Exercise objective> The reply should hold every entry exactly as written and none of the pictures.
*** Begin section ***
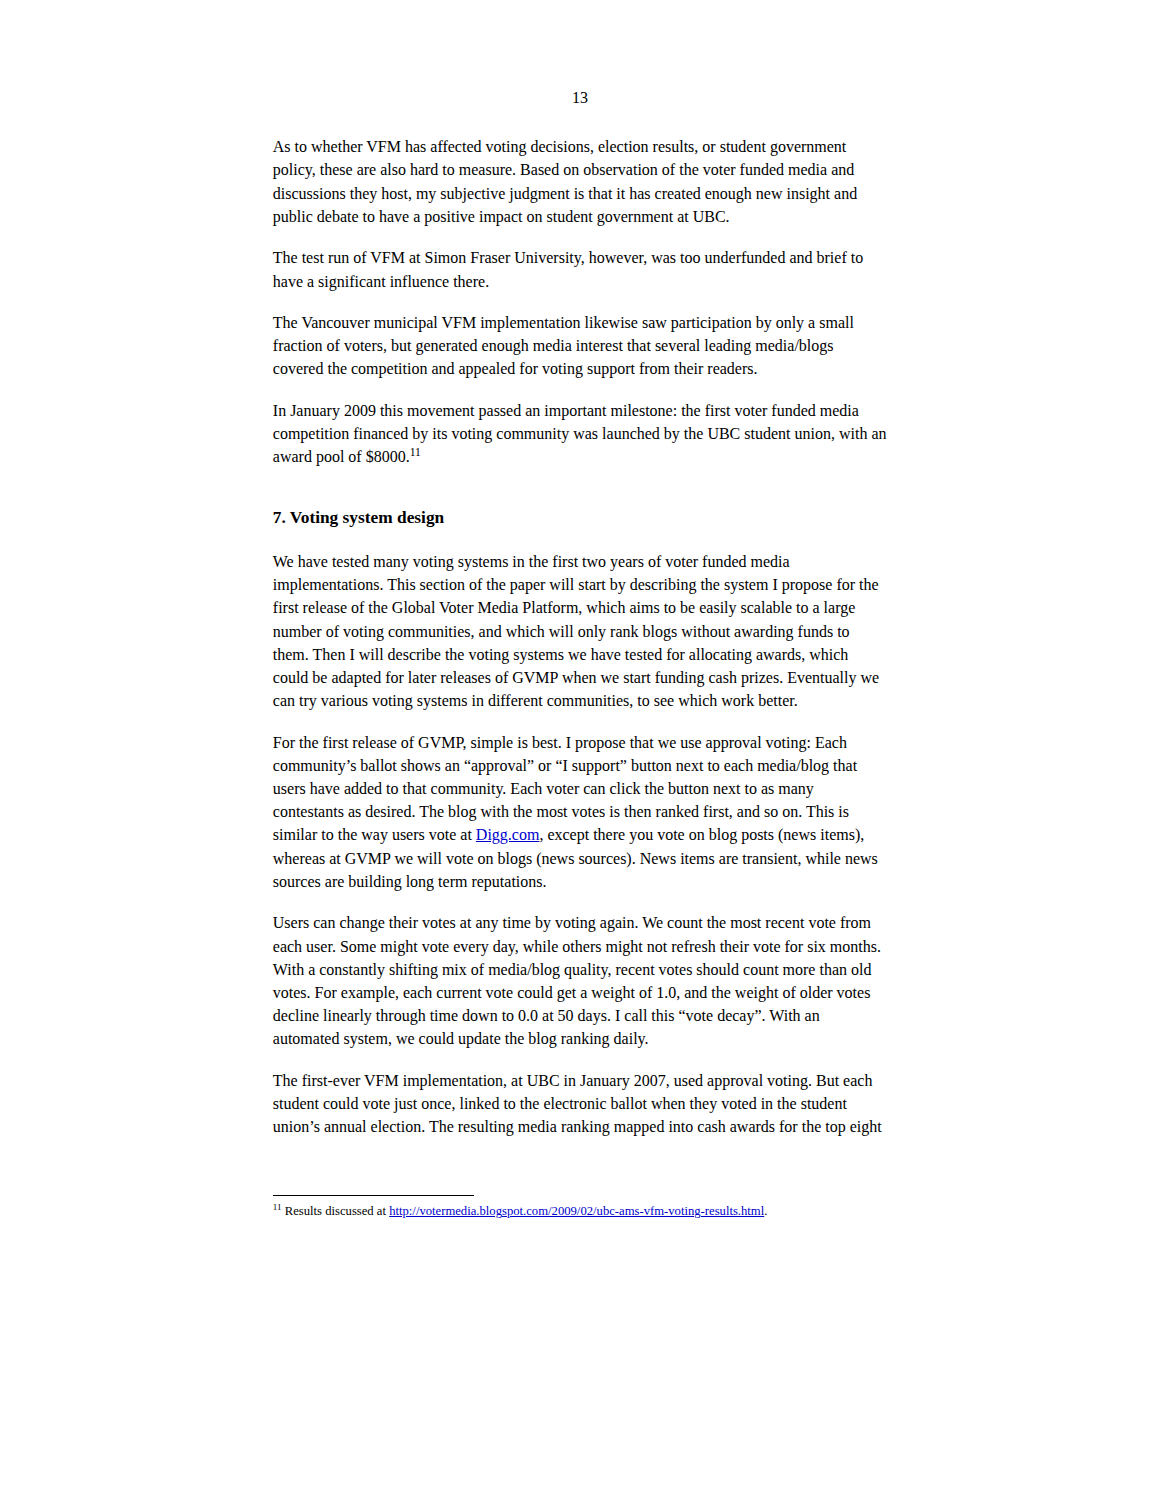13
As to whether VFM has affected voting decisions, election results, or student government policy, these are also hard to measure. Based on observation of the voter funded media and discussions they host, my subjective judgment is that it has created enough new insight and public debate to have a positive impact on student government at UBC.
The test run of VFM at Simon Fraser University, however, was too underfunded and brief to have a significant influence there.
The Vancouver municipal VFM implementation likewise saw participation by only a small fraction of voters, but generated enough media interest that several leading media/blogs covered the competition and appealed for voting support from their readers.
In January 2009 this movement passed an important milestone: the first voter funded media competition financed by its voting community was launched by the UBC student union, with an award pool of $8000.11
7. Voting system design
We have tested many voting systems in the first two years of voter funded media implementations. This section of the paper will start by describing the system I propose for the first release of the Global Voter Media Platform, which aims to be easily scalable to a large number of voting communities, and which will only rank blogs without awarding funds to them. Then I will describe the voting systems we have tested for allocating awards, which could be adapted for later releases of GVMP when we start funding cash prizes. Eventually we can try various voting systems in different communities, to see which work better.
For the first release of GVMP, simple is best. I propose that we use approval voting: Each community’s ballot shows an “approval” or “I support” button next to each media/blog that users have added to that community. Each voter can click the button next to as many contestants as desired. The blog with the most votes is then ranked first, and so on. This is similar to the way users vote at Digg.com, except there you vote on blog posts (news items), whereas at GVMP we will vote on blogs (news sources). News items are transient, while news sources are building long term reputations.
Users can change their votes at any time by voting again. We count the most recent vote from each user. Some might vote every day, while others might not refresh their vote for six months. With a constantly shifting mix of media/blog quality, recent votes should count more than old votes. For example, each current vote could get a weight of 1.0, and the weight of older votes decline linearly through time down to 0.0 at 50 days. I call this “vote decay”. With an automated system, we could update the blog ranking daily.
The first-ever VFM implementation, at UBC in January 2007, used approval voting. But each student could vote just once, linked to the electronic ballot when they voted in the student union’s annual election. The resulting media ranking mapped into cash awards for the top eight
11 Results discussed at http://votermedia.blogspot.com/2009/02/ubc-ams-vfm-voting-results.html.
*** End section ***
Output for this task>
13
As to whether VFM has affected voting decisions, election results, or student government policy, these are also hard to measure. Based on observation of the voter funded media and discussions they host, my subjective judgment is that it has created enough new insight and public debate to have a positive impact on student government at UBC.
The test run of VFM at Simon Fraser University, however, was too underfunded and brief to have a significant influence there.
The Vancouver municipal VFM implementation likewise saw participation by only a small fraction of voters, but generated enough media interest that several leading media/blogs covered the competition and appealed for voting support from their readers.
In January 2009 this movement passed an important milestone: the first voter funded media competition financed by its voting community was launched by the UBC student union, with an award pool of $8000.11
7. Voting system design
We have tested many voting systems in the first two years of voter funded media implementations. This section of the paper will start by describing the system I propose for the first release of the Global Voter Media Platform, which aims to be easily scalable to a large number of voting communities, and which will only rank blogs without awarding funds to them. Then I will describe the voting systems we have tested for allocating awards, which could be adapted for later releases of GVMP when we start funding cash prizes. Eventually we can try various voting systems in different communities, to see which work better.
For the first release of GVMP, simple is best. I propose that we use approval voting: Each community’s ballot shows an “approval” or “I support” button next to each media/blog that users have added to that community. Each voter can click the button next to as many contestants as desired. The blog with the most votes is then ranked first, and so on. This is similar to the way users vote at Digg.com, except there you vote on blog posts (news items), whereas at GVMP we will vote on blogs (news sources). News items are transient, while news sources are building long term reputations.
Users can change their votes at any time by voting again. We count the most recent vote from each user. Some might vote every day, while others might not refresh their vote for six months. With a constantly shifting mix of media/blog quality, recent votes should count more than old votes. For example, each current vote could get a weight of 1.0, and the weight of older votes decline linearly through time down to 0.0 at 50 days. I call this “vote decay”. With an automated system, we could update the blog ranking daily.
The first-ever VFM implementation, at UBC in January 2007, used approval voting. But each student could vote just once, linked to the electronic ballot when they voted in the student union’s annual election. The resulting media ranking mapped into cash awards for the top eight
11 Results discussed at http://votermedia.blogspot.com/2009/02/ubc-ams-vfm-voting-results.html.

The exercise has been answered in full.